A 23 de Dezembro, realizou-se oficialmente a primeira edição da “BIGGER—Feira do Livro Artístico de Guangzhou”, a qual contou com mais de 130 expositores, divididos em quatro áreas (A, B, C e D). Ao longo de quatro dias, foram realizadas múltiplas actividades, incluindo exposições de arte, lojas de arte efémeras (pop-up), apresentações especiais, sessões de partilha, sessões de autógrafos e workshops de tipografia. A feira reuniu o Artron Art Group, a editora independente Steppyplus, o Be Water Journal e a Editora de Arte Cui Ying, tendo ainda trazido a Guangzhou alguns expositores de Xangai e Shenzhen. A fim de potenciar a singularidade das sessões de partilha, a equipa organizadora planeou várias conversas com expositores, como, por exemplo: “As dores de cabeça de uma antiga gráfica quando se depara com um fotógrafo vanguardista”, no âmbito da sessão “Artron Art Group X LIVE! Discussão sobre a Verdade da Edição de Livros”. A programação da Feira abrangeu ainda workshops de ilustração de livros e de tipografia.
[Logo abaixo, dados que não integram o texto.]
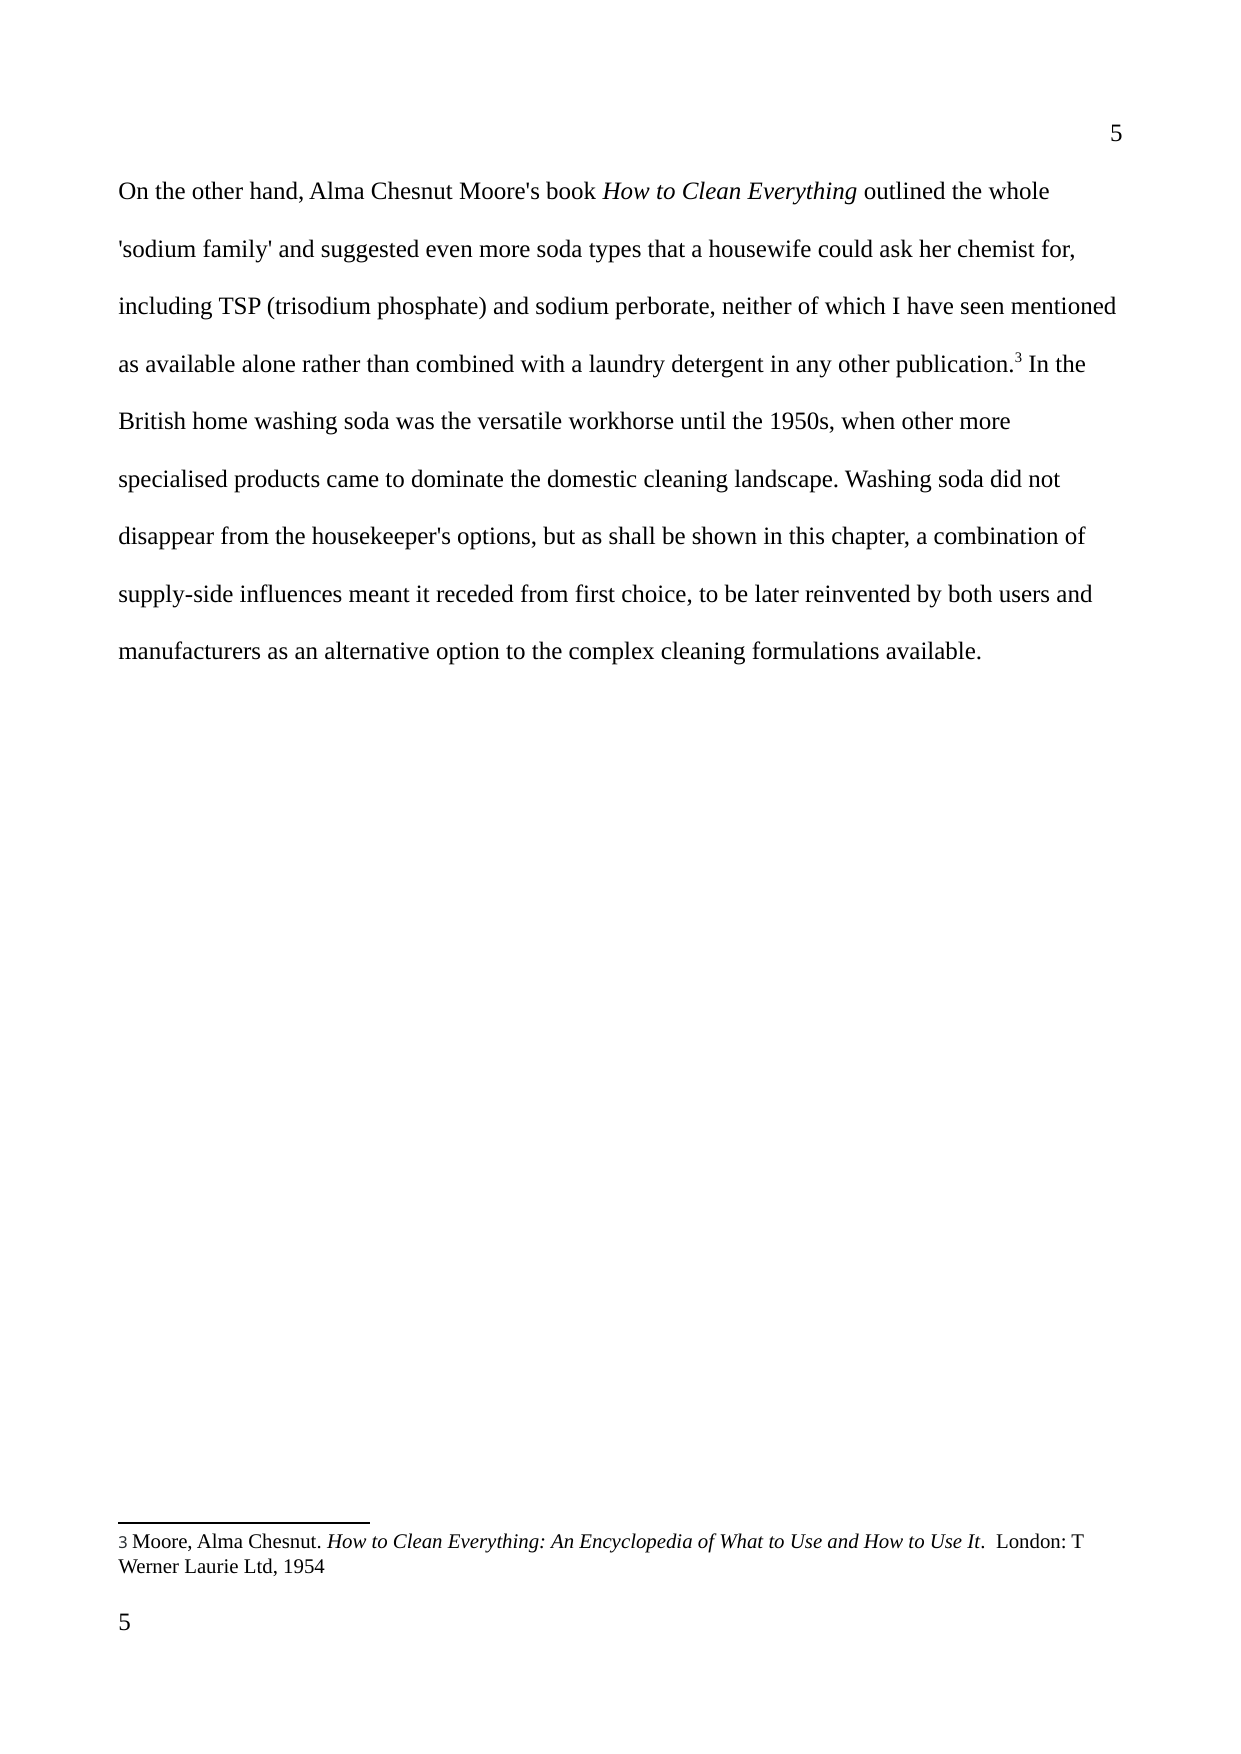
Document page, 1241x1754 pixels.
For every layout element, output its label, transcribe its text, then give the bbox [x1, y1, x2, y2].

“O encanto das editoras independentes tem a ver com a criatividade que estas projectam e com o seu encorajamento mútuo.” Na opinião de Nicole, “o consumo cultural em Guangzhou tem ainda muito potencial de desenvolvimento, sendo necessário que em cada cidade haja pessoas com coragem para apostar nessa área. Havendo um grande número de editoras independentes, também haverá naturalmente uma proliferação de livrarias independentes.” À questão sobre qual a sua cidade preferida na Grande Baía, Nicole responde instintivamente: “Macau! Temos uma óptima relação com muitos designers de Macau. Macau tem a Semana do Design, festivais de cinema, editoras independentes, pequenos teatros em antigos edifícios de ruas históricas...É o conjunto de todas estas coisas que dão à cidade a sua vitalidade e o seu charme.”